Sep 13th 2020

his screening will be streamed here https://mcachicago.org/Calendar/2020/09/Screening-Sci-Fi-Sessions

Explore ideas of the “other” and the alien in this screening of short films by Neil Beloufa, Meriem Bennani, and Bertrand Dezoteux. This event is the first of two screening sessions that accompany the exhibition Alien vs. Citizen. The artists in this grouping play with different meanings of the word “alien,” which relates to one’s legal status in the US, but also brings to mind images of extraterrestrial creatures.

Drawing from the evocative imagery of sci-fi, Neil Beloufa, Meriem Bennani, and Bertrand Dezoteux each set their works in futuristic times and territories, in which the characters are either extraterrestrials or “posthumans,” whose bodies, minds, and speech diverge from terrestrial norms. Each film plays with the double meaning of the word “alien:” they appropriate elements from science-fiction cinema to reflect on immigration, diasporic communities, and representation as seen through the colonial gaze.

The screening will be followed by a pre-recorded conversation with artist Meriem Bennani and Line Ajan, MCA Barjeel Global Fellow. MCA Screenings feature works of contemporary cinema that expand traditional notions of moviegoing.

This presentation is organized by Line Ajan, Barjeel Global Fellow, with the Performance and Public Practice team.

ABOUT THE FILMS

Neil Beloufa’s Kempinski (2007), which he calls a “sci-fi ethnographic documentary”, unfolds as a set of interviews with young Malians. Using the present tense, they tell us how they imagine their life in the future. Their answers humorously hint at cultural stereotypes that Westerners often project on inhabitants of the African continent, namely in ethnographic documentaries. The characters’ previsions span a wide range of possibilities, from mating with cattle to worshipping them, but also include virtual lovemaking and telepathy.
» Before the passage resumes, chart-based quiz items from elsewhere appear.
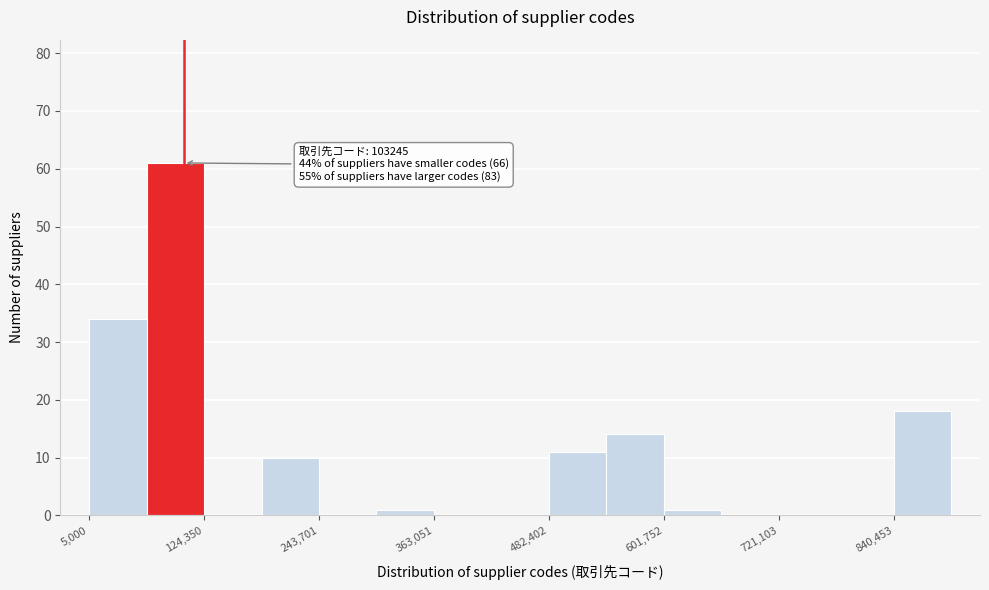

Read against the x-axis, roughly where is the centre of the tallest bar?

100000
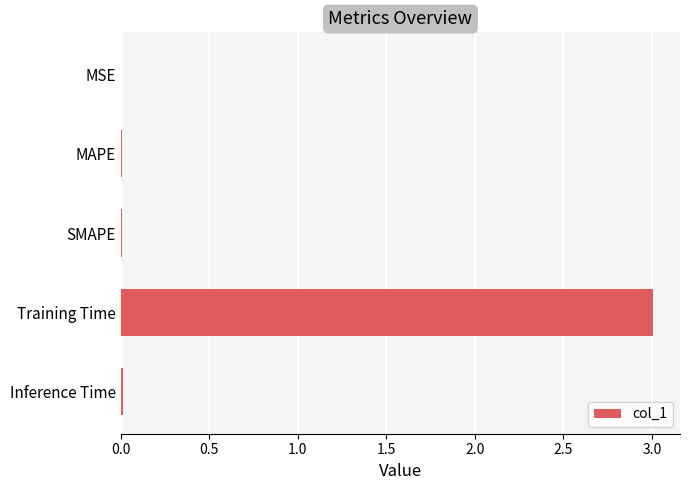

Between MSE and Training Time, which is larger?

Training Time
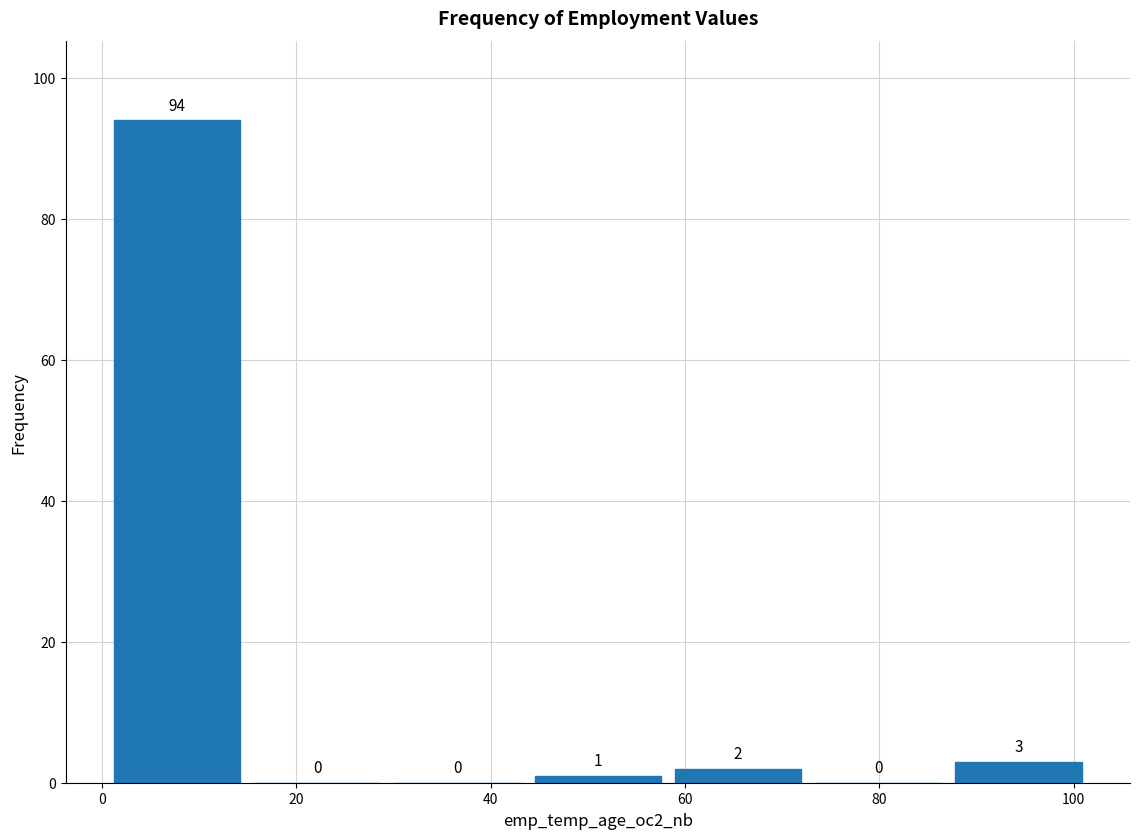

How tall is the bar that spans 0 to 14 on the x-axis? The bar edges are not printed on the chart, so give them approximately, as read against the axis.

94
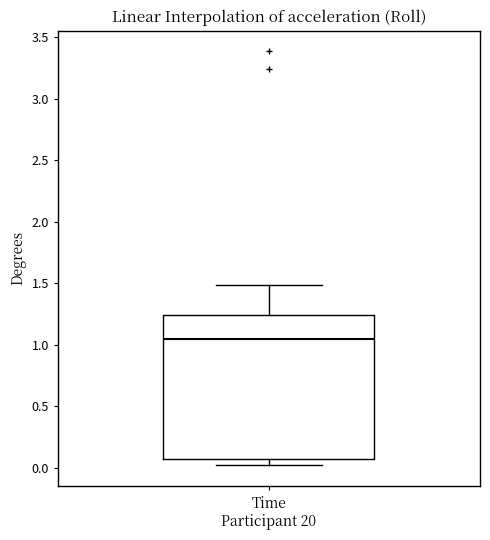

Where is the lower edge of the box on the y-axis? The values are not printed on the chart, so give them approximately, as read against the axis.

0.05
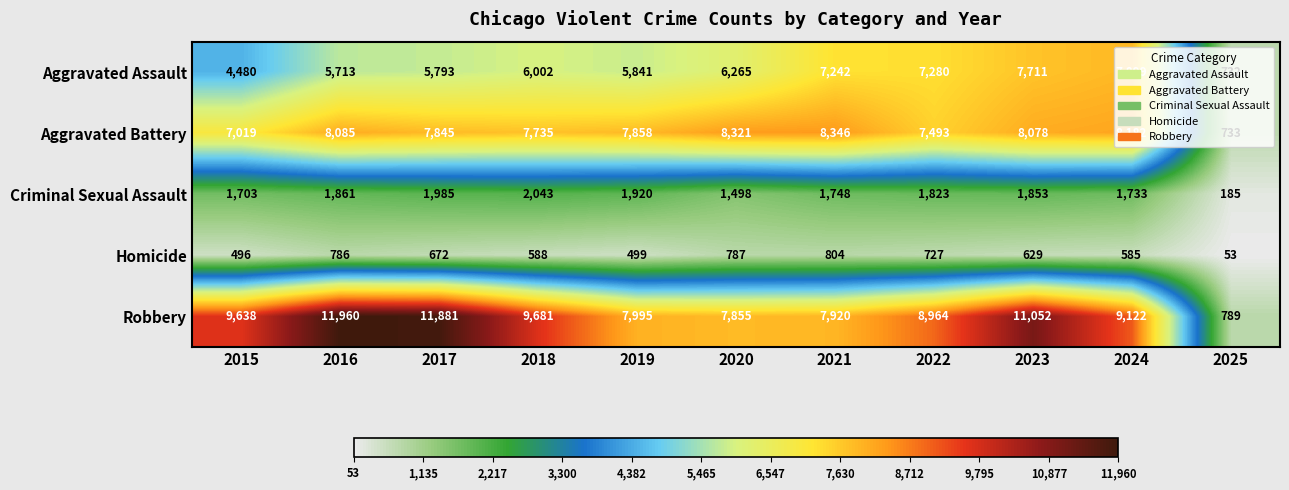

Is it true that Robbery equals 13577 at 2019?

False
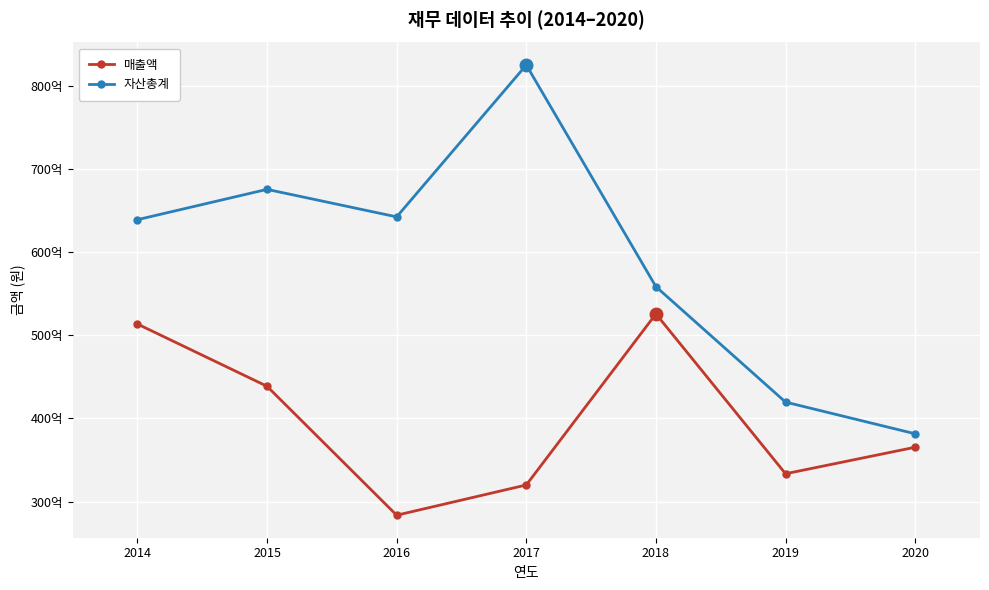

Reading left to right, extract all data points from this chart.

매출액: 2014=51361692171	2015=43867257129	2016=28350453430	2017=31989693181	2018=52577681062	2019=33339703753	2020=36531829028
자산총계: 2014=63915451986	2015=67563919922	2016=64254403508	2017=82530414718	2018=55853722594	2019=41962990835	2020=38148674883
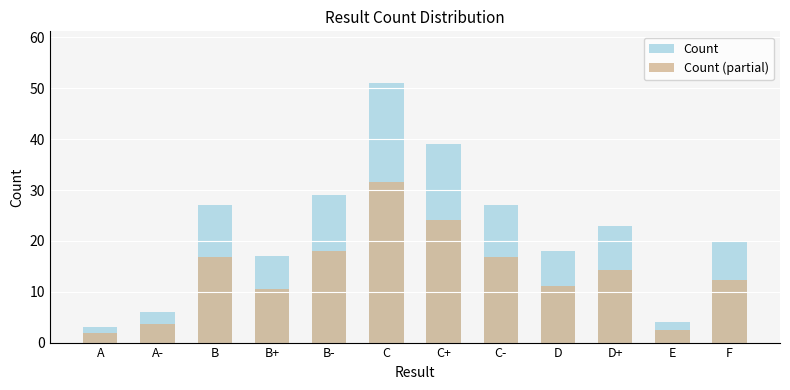

What is the label of the 10th bar from the left?

D+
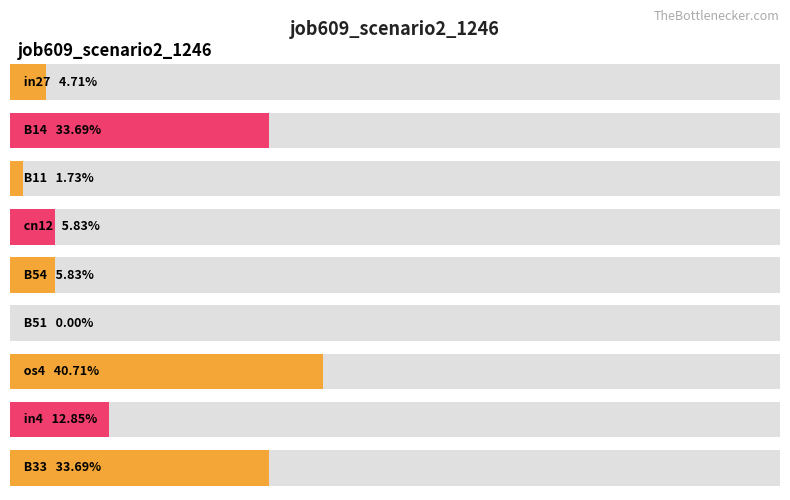

True or false: the data shows 0.0 at B51.

True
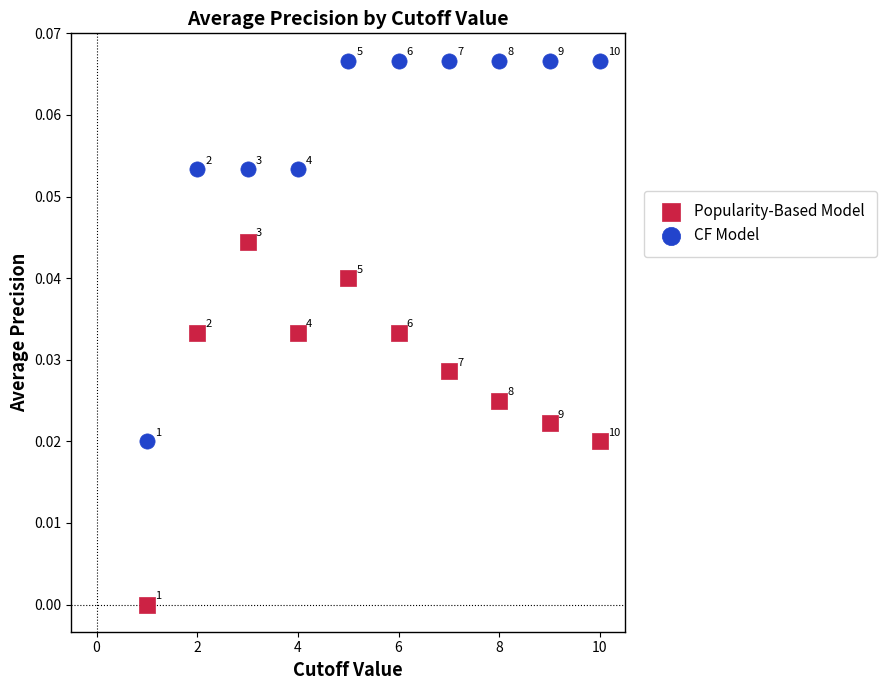

Which series reaches the maximum Y coordinate?

CF Model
Bertrand Dezoteux’s Harmonie (2018) tells the tale of Jésus Perez, a Frenchman exploring a planet inhabited by otherworldly “intelligent” creatures. These aliens can only speak two words: “oui” and “non”, French for “yes” and “no.” Amazed by their knowledge of the French language—one the most effective tools used to assert French hegemony in colonial times, he asks them various questions to understand their world. Using humor and references to B movies, Harmonie turns the human into the invader, and the alien into the invaded—an inversion of roles that may be read as a critique of colonial histories.

In Meriem Bennani’s Party on the CAPS (2018), teleportation has “replaced airplanes” as announced by the work’s narrator Fiona, a 3D animated crocodile who is the mascot of the CAPS, short for capsule and the name of the fictional island in the Atlantic Ocean where the film is set. But instead of facilitating freedom of movement, teleportation enables the policing of immigrants wishing to enter the US. In this dystopia, Moroccans are intercepted mid-teleportation and trapped on the CAPS, a process which alters the bodies and habits of this diasporic community.